WASHINGTON - Consumer lending picked up in most of the country in recent weeks, while business lending remained sluggish, the Federal Reserve reported Wednesday.
And real estate markets - both residential and commercial - expanded in most regions during September and October, the central bank said.
In its periodic report of regional economic conditions, called the Beige Book, the Fed noted growth in consumer spending and tourism, little inflation in retail goods, and some improvement in manufacturing.
Growth Seen |Slow to Moderate'
Despite the mostly upbeat report, the Fed characterized economic activity as "increasing at a slow to moderate pace" overall. Activity in parts of New England and the West Coast remained "mixed," the Fed said. Those characterizations have changed little from Fed reports last summer.
"I think that's going to be the theme that will be played out now, month after month," said James Chessen, chief economist at the American Bankers Association. "It's going to sound like a broken record."
The Beige Book is prepared by the Fed's 12 district banks every six weeks, in anticipation of a Federal Open Market Committee meeting. The panel's next meeting is Nov. 16.
Mr. Chessen attributed stronger consumer activity to savings from home refinancings, which until recently had not spurred economic activity.

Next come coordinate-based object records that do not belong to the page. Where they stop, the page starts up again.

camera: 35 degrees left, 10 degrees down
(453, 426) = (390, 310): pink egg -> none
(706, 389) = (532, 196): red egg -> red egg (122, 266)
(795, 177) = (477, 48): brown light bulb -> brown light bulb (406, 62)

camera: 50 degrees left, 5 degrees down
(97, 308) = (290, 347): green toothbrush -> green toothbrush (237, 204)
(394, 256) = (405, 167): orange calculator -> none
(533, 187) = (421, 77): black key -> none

"We haven't seen it over the last two years," he said. "We're now starting to see a little of that with consumer spending, particularly home sales."

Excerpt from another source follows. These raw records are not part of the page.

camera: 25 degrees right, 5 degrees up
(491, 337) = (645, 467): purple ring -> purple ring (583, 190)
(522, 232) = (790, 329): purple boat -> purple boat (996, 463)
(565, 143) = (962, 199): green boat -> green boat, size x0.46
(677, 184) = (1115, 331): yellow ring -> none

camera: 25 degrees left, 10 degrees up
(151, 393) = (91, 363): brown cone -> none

Economists also attributed some of the consumer activity to midwesterners recovering from the summer floods.
Highlights of the report, by Fed district, follow:
* Boston: Gradual improvement in economic conditions, with home sales strengthening and inflation low.
* New York: Office leasing activity picked up, and vacancy rates fell in some areas, including Manhattan. Loan demand was firm, with home mortgage demand especially strong.

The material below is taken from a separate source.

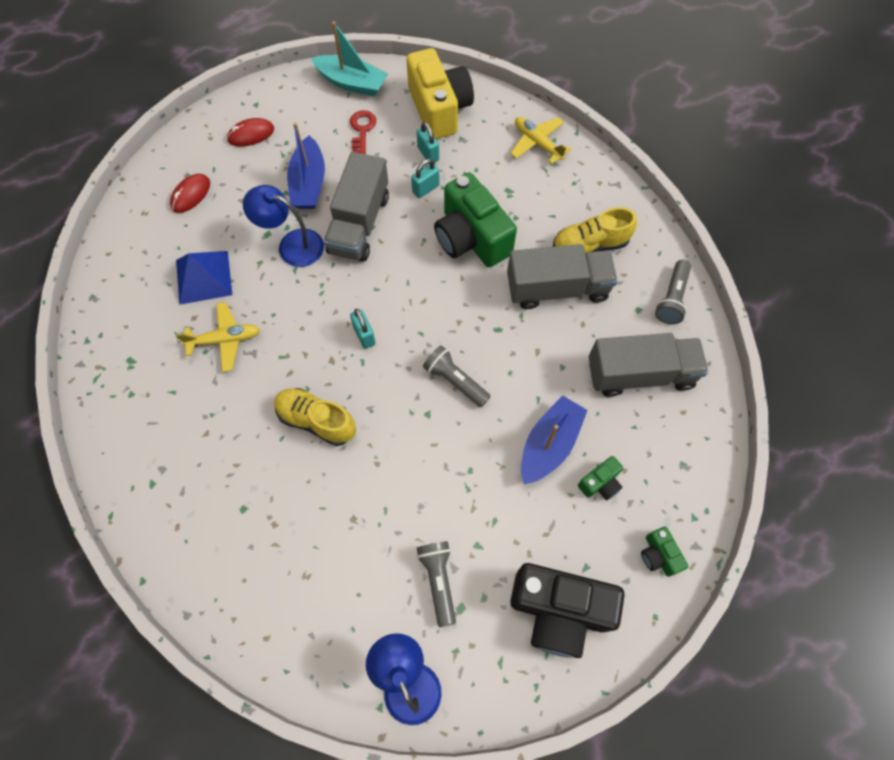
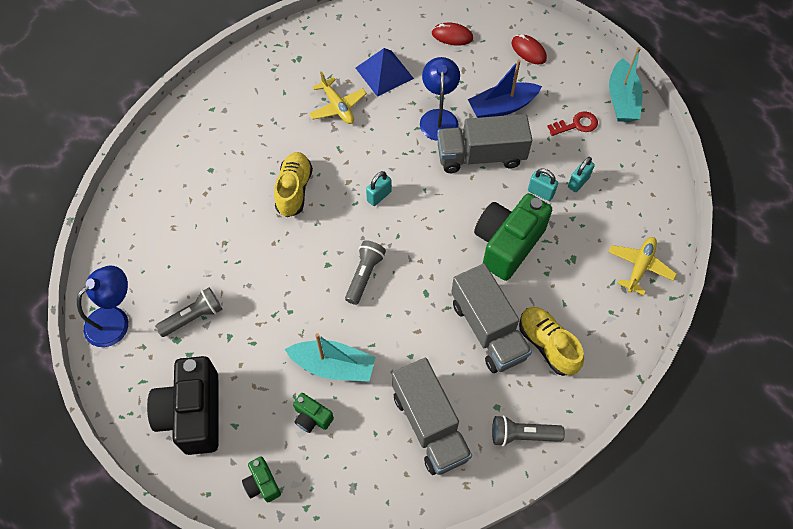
camera: 70 degrees right, 5 degrees down
(439, 109) = (632, 175): yellow camera -> none
(549, 444) = (333, 366): blue boat -> turquoise boat
(658, 555) = (262, 484): green camera -> green camera turned 75 degrees counterclockwise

* Philadelphia: Total loan volume picked up modestly, mostly on the consumer side. Bankers expect moderate growth in economic activity and lending.
* Cleveland: The area has seen "surprising growth" in consumer lending. Commercial credit demand has grown slightly.
* Richmond, Va.: Credit conditions have "strengthened slightly," with commercial and consumer loan demand up a bit. Refinancing activity rose; mortgage originations were steady.
* Atlanta: Loan demand was flat, with refinancings comprising 75% of residential mortgage lending. Commercial loan demand "remained muted."
* Chicago: Economic activity has picked up, with retail sales and housing activity strong. Manufacturing output improved, especially in the auto industry.
* St. Louis: Small businesses have grown noticeably, and loan demand is on the upswing, especially for consumer credit. Some worry that deposit growth is not keeping up with loan demand.
* Minneapolis: Construction leads the economy, which is growing moderately. Manufacturing is stable, and unemployment rates have fallen slightly.
* Kansas City, Mo.: Demand for business, consumer, and home loans has increased, along with retail sales and housing activity. Loan-to-deposit ratios either stayed flat or edged up.
* Dallas: Commercial construction has picked up, and housing construction is strong. Home mortgage demand has been strong, unlike commercial loan demand, which has been below expectations.
* San Francisco: Despite sluggish growth in California, the rest of the region continued to improve. In California, loan volume was flat, but other states, like Oregon, reported both deposits and loans rising. Mortgage refinancing activity is increasing again.